Task description: When you repeat the entries, reproduce each line exactly and omit every picture.

Records for this exercise:
☆ ☆ ☆ ☆ ☆

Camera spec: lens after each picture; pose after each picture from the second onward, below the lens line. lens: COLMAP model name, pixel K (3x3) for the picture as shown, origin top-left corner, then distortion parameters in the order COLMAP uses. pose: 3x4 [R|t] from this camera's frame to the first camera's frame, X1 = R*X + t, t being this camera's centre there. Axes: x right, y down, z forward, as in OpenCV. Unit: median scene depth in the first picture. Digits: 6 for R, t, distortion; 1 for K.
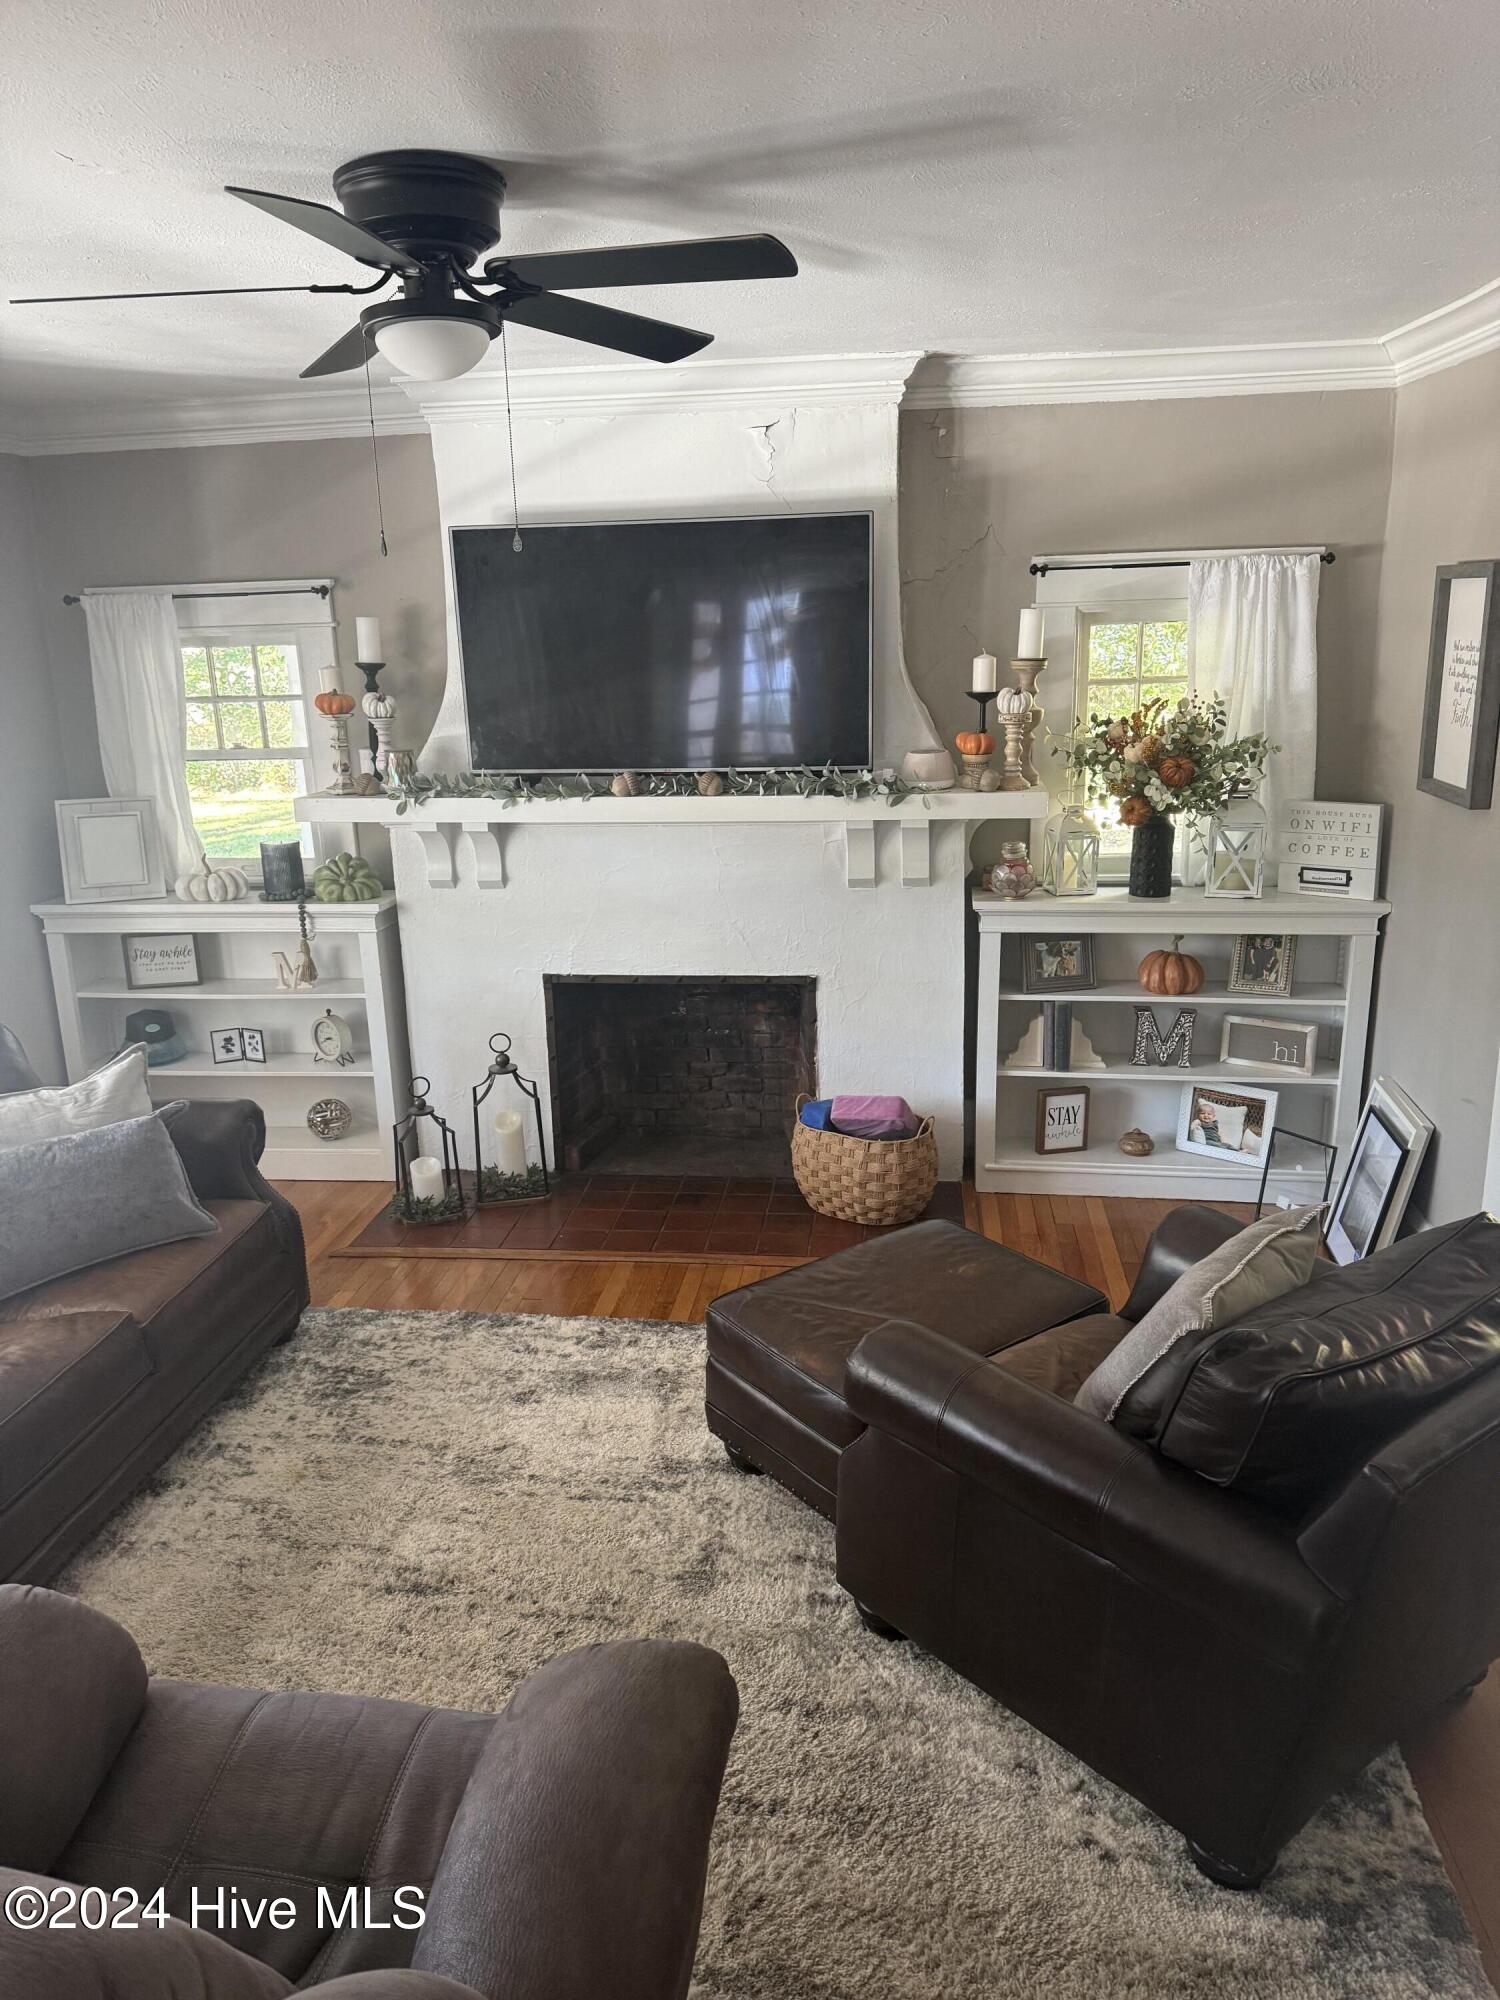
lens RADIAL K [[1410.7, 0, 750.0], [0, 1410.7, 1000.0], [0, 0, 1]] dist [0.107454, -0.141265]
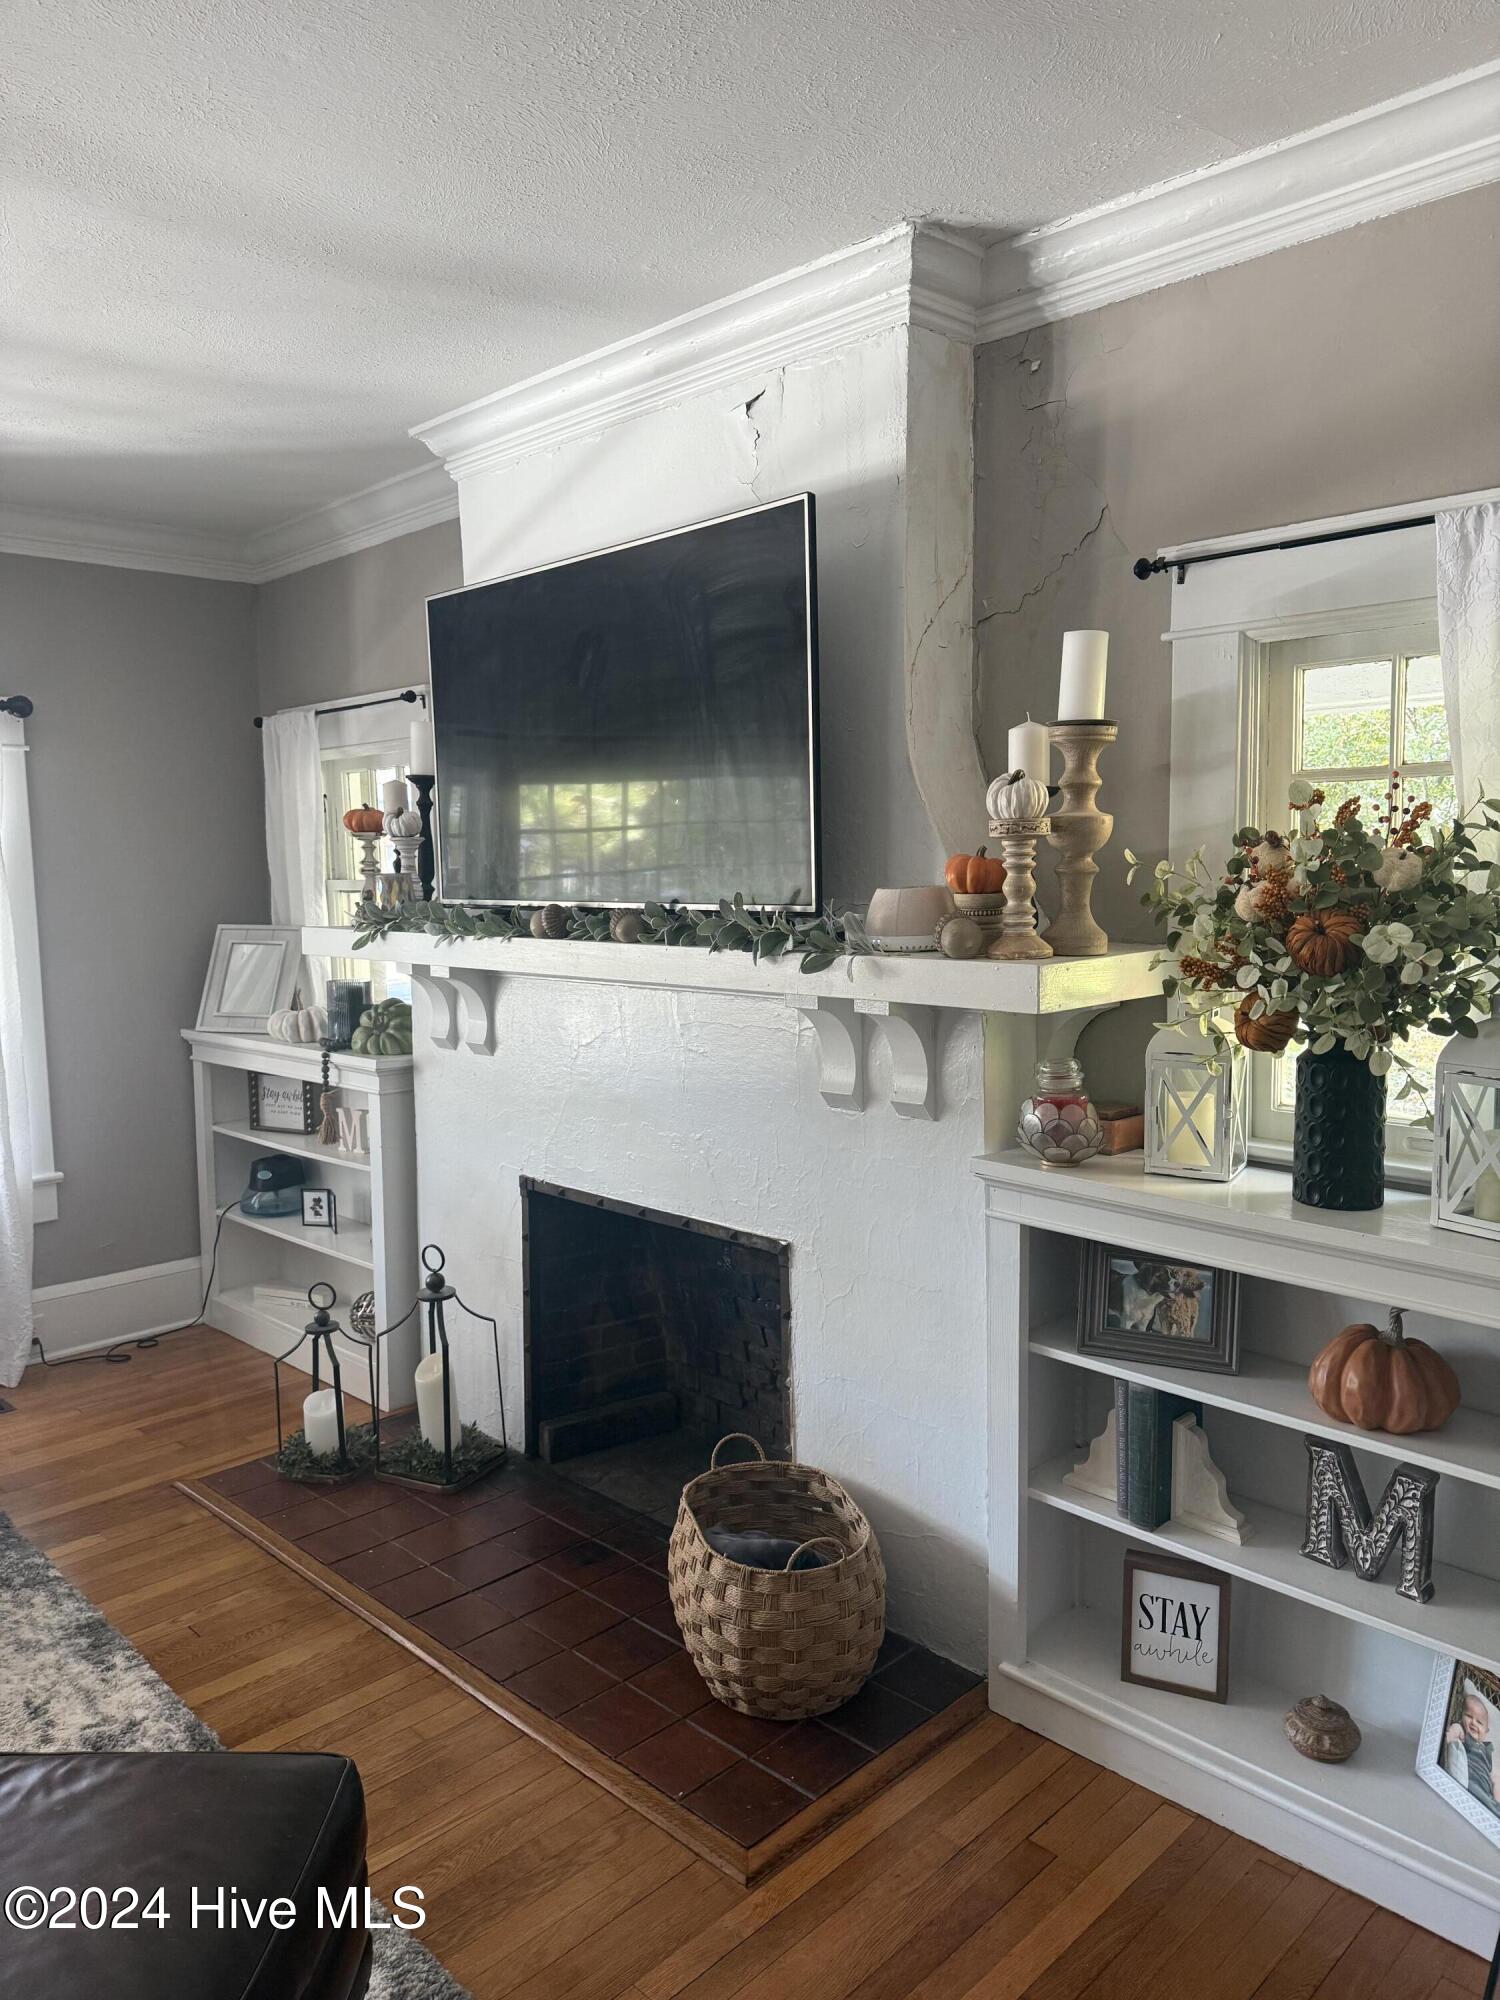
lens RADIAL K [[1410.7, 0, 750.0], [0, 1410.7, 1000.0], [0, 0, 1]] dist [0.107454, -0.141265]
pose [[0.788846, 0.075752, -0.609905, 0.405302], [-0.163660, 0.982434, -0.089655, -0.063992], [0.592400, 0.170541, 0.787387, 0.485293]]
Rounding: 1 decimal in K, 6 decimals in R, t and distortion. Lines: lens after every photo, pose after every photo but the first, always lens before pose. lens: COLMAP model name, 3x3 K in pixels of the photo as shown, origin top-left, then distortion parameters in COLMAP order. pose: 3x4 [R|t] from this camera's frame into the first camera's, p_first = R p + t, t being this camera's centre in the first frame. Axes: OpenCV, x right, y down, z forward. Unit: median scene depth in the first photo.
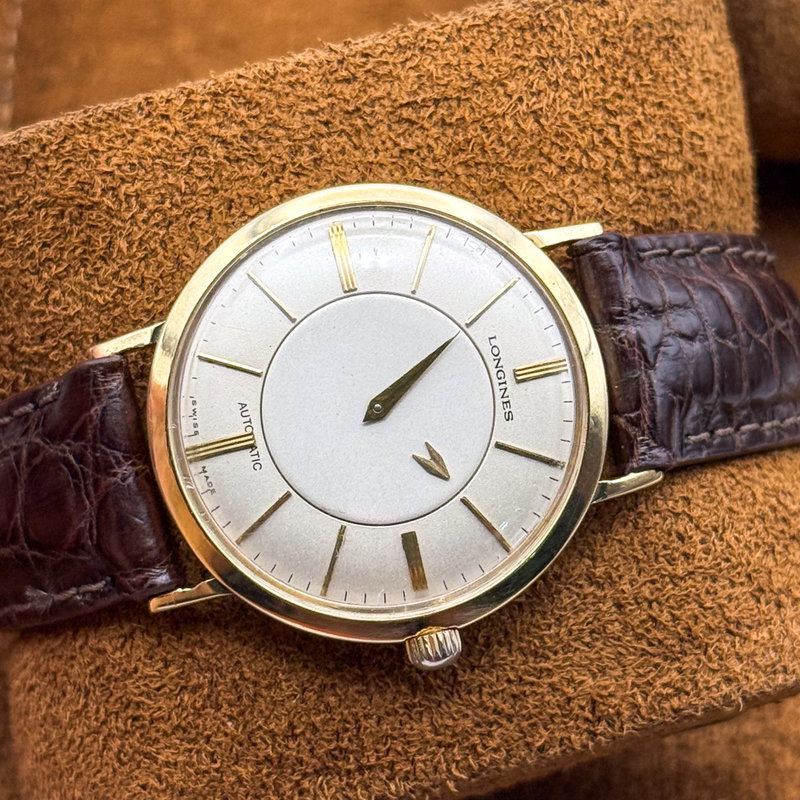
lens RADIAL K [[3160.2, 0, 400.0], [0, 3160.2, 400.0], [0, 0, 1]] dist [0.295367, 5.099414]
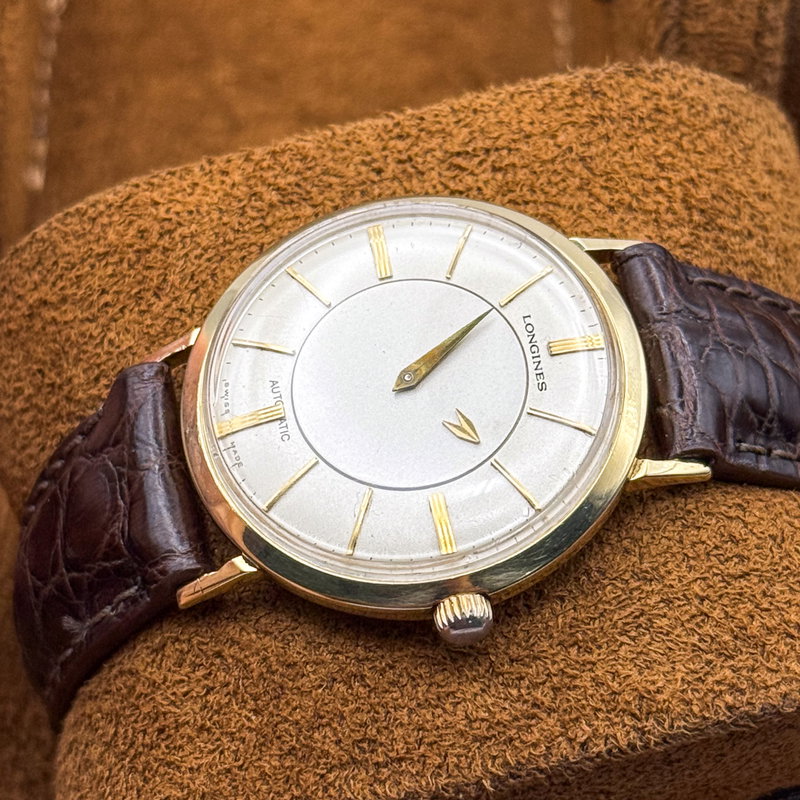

☆ ☆ ☆ ☆ ☆

Answer to this exercise:
Camera spec: lens after each picture; pose after each picture from the second onward, below the lens line. lens: COLMAP model name, pixel K (3x3) for the picture as shown, origin top-left corner, then distortion parameters in the order COLMAP uses. pose: 3x4 [R|t] from this camera's frame to the first camera's frame, X1 = R*X + t, t being this camera's centre there. Axes: x right, y down, z forward, as in OpenCV. Unit: median scene depth in the first picture. Digits: 6 for R, t, distortion; 1 for K.
lens RADIAL K [[1410.7, 0, 750.0], [0, 1410.7, 1000.0], [0, 0, 1]] dist [0.107454, -0.141265]
lens RADIAL K [[1410.7, 0, 750.0], [0, 1410.7, 1000.0], [0, 0, 1]] dist [0.107454, -0.141265]
pose [[0.788846, 0.075752, -0.609905, 0.405302], [-0.163660, 0.982434, -0.089655, -0.063992], [0.592400, 0.170541, 0.787387, 0.485293]]
Rounding: 1 decimal in K, 6 decimals in R, t and distortion. Lines: lens after every photo, pose after every photo but the first, always lens before pose. lens: COLMAP model name, 3x3 K in pixels of the photo as shown, origin top-left, then distortion parameters in COLMAP order. pose: 3x4 [R|t] from this camera's frame into the first camera's, p_first = R p + t, t being this camera's centre in the first frame. Axes: OpenCV, x right, y down, z forward. Unit: median scene depth in the first photo.
lens RADIAL K [[3160.2, 0, 400.0], [0, 3160.2, 400.0], [0, 0, 1]] dist [0.295367, 5.099414]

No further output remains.